- _Work order_
Please repeat the whole listing exactly, but leave the pictures out.

- _Data_
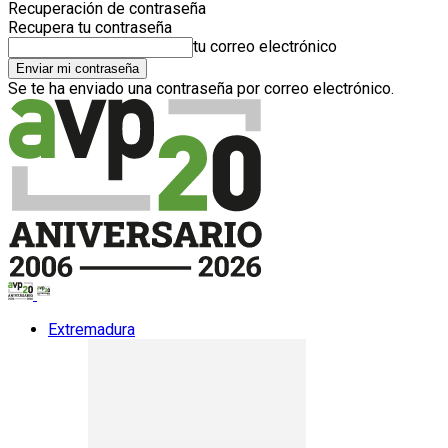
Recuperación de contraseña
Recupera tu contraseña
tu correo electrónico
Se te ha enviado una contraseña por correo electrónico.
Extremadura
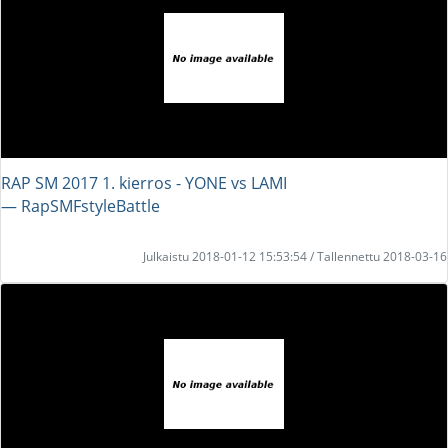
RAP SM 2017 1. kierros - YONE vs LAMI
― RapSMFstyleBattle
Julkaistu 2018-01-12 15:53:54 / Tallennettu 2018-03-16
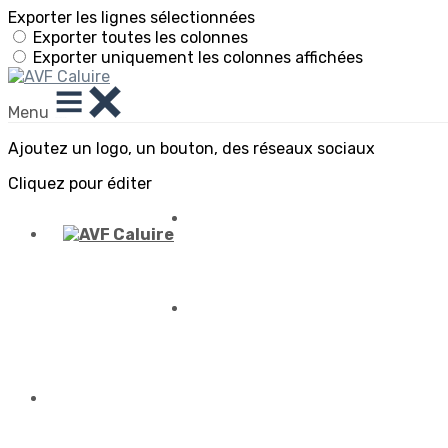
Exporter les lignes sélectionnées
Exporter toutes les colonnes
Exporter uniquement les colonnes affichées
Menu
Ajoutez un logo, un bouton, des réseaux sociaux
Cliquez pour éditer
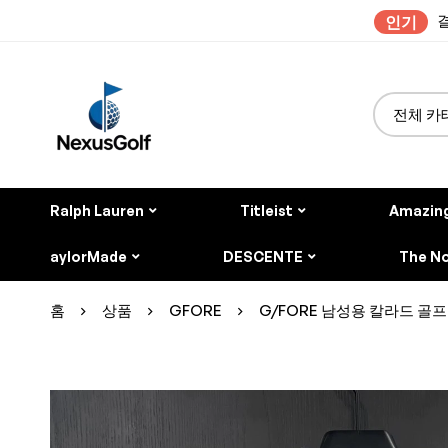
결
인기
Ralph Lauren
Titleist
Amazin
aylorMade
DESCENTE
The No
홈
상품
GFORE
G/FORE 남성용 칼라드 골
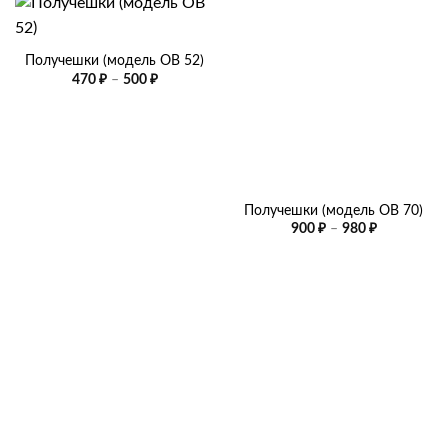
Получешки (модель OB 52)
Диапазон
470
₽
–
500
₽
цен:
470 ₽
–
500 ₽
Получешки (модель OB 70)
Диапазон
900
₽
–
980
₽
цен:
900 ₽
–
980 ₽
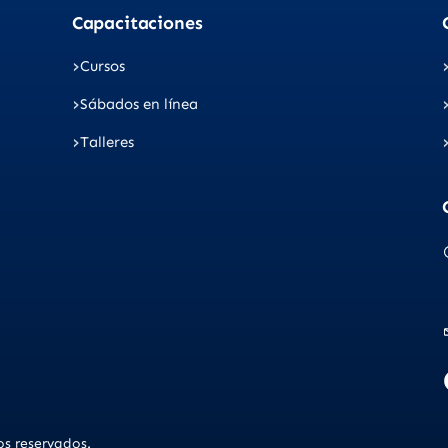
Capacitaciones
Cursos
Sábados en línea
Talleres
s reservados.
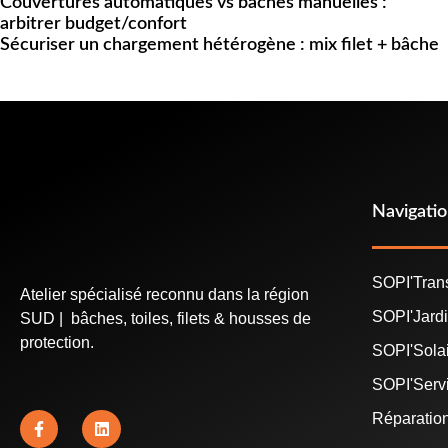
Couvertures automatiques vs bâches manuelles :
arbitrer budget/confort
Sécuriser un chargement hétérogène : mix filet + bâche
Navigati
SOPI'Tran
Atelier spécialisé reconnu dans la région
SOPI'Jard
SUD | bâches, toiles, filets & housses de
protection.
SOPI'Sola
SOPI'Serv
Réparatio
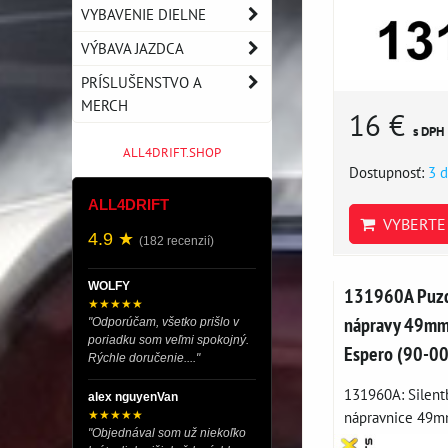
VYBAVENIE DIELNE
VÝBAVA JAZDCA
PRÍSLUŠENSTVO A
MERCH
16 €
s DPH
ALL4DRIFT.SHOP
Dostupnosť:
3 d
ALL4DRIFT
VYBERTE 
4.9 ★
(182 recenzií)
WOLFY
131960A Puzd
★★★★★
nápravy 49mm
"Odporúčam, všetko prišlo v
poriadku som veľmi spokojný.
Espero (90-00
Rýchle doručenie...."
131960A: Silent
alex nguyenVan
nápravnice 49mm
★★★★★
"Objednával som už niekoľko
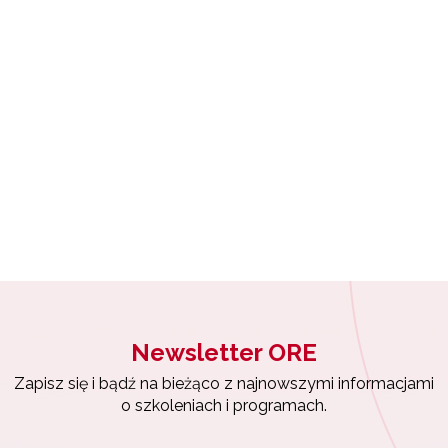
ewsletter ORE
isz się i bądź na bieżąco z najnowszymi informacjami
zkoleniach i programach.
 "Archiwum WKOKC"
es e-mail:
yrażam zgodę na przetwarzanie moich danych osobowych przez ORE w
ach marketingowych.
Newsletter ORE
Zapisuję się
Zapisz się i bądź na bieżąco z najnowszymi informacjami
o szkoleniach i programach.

- _The completed task_
Recuperación de contraseña
Recupera tu contraseña
tu correo electrónico
Se te ha enviado una contraseña por correo electrónico.
Extremadura
RAP SM 2017 1. kierros - YONE vs LAMI
― RapSMFstyleBattle
Julkaistu 2018-01-12 15:53:54 / Tallennettu 2018-03-16
Exporter les lignes sélectionnées
Exporter toutes les colonnes
Exporter uniquement les colonnes affichées
Menu
Ajoutez un logo, un bouton, des réseaux sociaux
Cliquez pour éditer
결
인기
Ralph Lauren
Titleist
Amazin
aylorMade
DESCENTE
The No
홈
상품
GFORE
G/FORE 남성용 칼라드 골
Получешки (модель OB 52)
Диапазон
470
₽
–
500
₽
цен:
470 ₽
–
500 ₽
Получешки (модель OB 70)
Диапазон
900
₽
–
980
₽
цен:
900 ₽
–
980 ₽
Capacitaciones
Cursos
Sábados en línea
Talleres
s reservados.
Couvertures automatiques vs bâches manuelles :
arbitrer budget/confort
Sécuriser un chargement hétérogène : mix filet + bâche
Navigati
SOPI'Tran
Atelier spécialisé reconnu dans la région
SOPI'Jard
SUD | bâches, toiles, filets & housses de
protection.
SOPI'Sola
SOPI'Serv
Réparatio
VYBAVENIE DIELNE
VÝBAVA JAZDCA
PRÍSLUŠENSTVO A
MERCH
16 €
s DPH
ALL4DRIFT.SHOP
Dostupnosť:
3 d
ALL4DRIFT
VYBERTE 
4.9 ★
(182 recenzií)
WOLFY
131960A Puzd
★★★★★
nápravy 49mm
"Odporúčam, všetko prišlo v
poriadku som veľmi spokojný.
Espero (90-00
Rýchle doručenie...."
131960A: Silent
alex nguyenVan
nápravnice 49mm
★★★★★
"Objednával som už niekoľko
ewsletter ORE
isz się i bądź na bieżąco z najnowszymi informacjami
zkoleniach i programach.
 "Archiwum WKOKC"
es e-mail:
yrażam zgodę na przetwarzanie moich danych osobowych przez ORE w
ach marketingowych.
Newsletter ORE
Zapisuję się
Zapisz się i bądź na bieżąco z najnowszymi informacjami
o szkoleniach i programach.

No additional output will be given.